Study evaluates how Artificial Intelligence can increase the performance of companies
Artificial Intelligence (AI) tools, applications, and capabilities have received enormous attention from industry professionals, academics, and policymakers. The AI market is growing rapidly and is projected to reach $309.6 billion by 2026, compared to $58.3 billion in 2021. Against this backdrop, companies are integrating AI into their business models to improve efficiency and create performance in an increasingly digitized world.
FGV EAESP researcher Maciel M. Queiroz, in collaboration with Samuel Fosso Wamba, Ilias Pappas, and Yulia Sullivan, published a study in Information Systems Frontiers exploring the direct impact of AI capability on companies' performance, as well as its indirect effect when mediated by a data-driven culture. The survey used 205 responses from an online survey of companies that have adopted AI in the US, analyzing data through structural equation modeling.

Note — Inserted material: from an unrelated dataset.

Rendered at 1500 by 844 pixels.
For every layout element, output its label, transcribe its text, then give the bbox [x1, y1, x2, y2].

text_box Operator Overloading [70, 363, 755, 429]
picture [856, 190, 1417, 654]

The researchers present three types of capabilities required for AI capability: tangible (technology), intangible (personnel skills), and human (data-driven culture). Thus, AI capability is defined as a company's ability to select, orchestrate, and leverage its specific AI capabilities. Therefore, to improve performance, companies must deploy these resources efficiently.

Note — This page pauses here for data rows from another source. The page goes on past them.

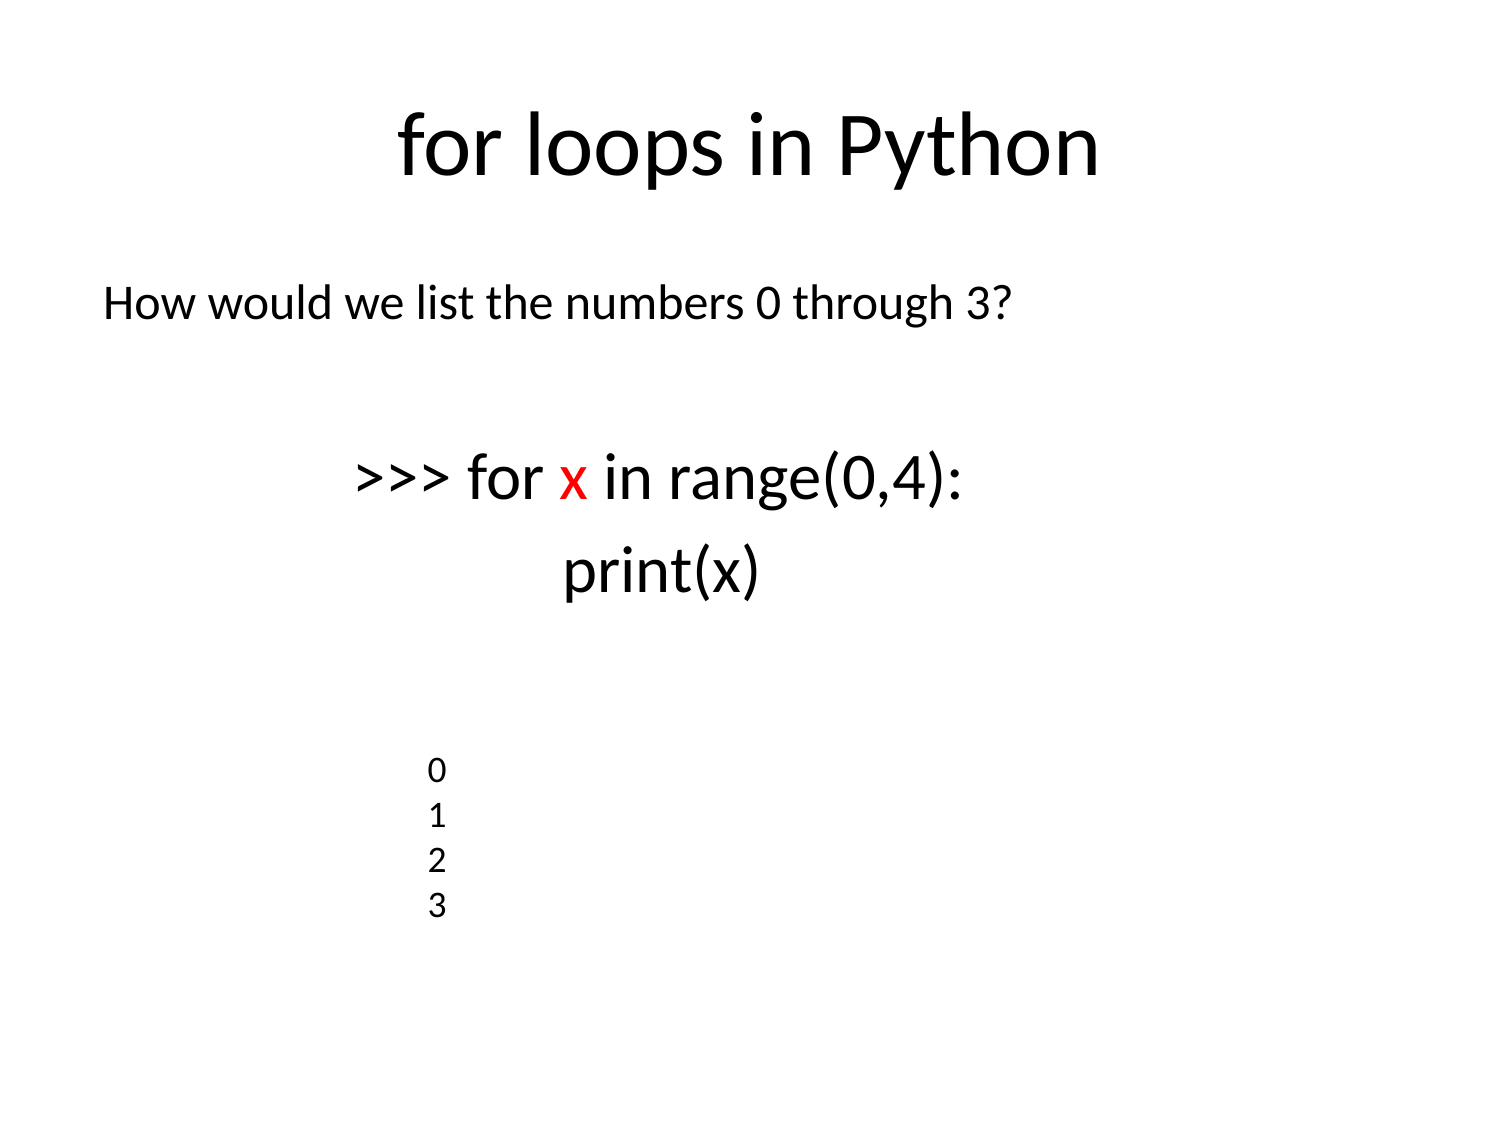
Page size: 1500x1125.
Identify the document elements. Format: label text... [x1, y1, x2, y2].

title for loops in Python [75, 45, 1425, 233]
text_box 0 1 2 3 [412, 737, 462, 933]
list >>> for x in range(0,4): print(x) [337, 425, 1325, 688]
text_box How would we list the numbers 0 through 3? [88, 262, 1351, 338]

The study concludes that AI capability has a significant positive effect on the performance of companies. Moreover, a data-driven culture partially mediates this relationship. Companies with a strong data culture are able to extract more value from their AI capabilities.
Importance of Different AI Feature Configurations
Therefore, AI capabilities are essential to support business performance, constituting a strategic resource for competitive advantage.

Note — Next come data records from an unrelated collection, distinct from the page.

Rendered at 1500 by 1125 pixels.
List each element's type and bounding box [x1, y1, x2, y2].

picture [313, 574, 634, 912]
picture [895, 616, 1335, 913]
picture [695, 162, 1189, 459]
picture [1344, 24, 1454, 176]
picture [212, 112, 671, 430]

Companies can achieve high levels of performance when they combine technical and infrastructure capabilities of AI with human resources or a data-driven culture. In contrast, companies with low levels of data-driven culture need substantial investments in human resources and infrastructure to achieve high performance.
The study also underscores that AI capability is a powerful driver to support the Sustainable Development Goals (SDGs), such as SDG 9 (industry, innovation and infrastructure) and SDG 12 (responsible consumption and production). Therefore, the positive impact of AI capability on the data-driven culture and performance of companies can contribute significantly to sustainable development.
The findings suggest that companies can achieve high levels of performance by utilizing different configurations of their AI capabilities. Therefore, it is not necessary for companies to use all available resources to achieve high performance, but rather to make an effective combination of these resources.
The researchers say that managers and decision-makers should pay close attention to AI capability. Developing and deploying AI technical, human, and infrastructure capabilities is crucial to activating these capabilities. Therefore, companies that can efficiently integrate tangible, intangible, and human AI resources are better positioned to gain competitive advantages and contribute to sustainable development.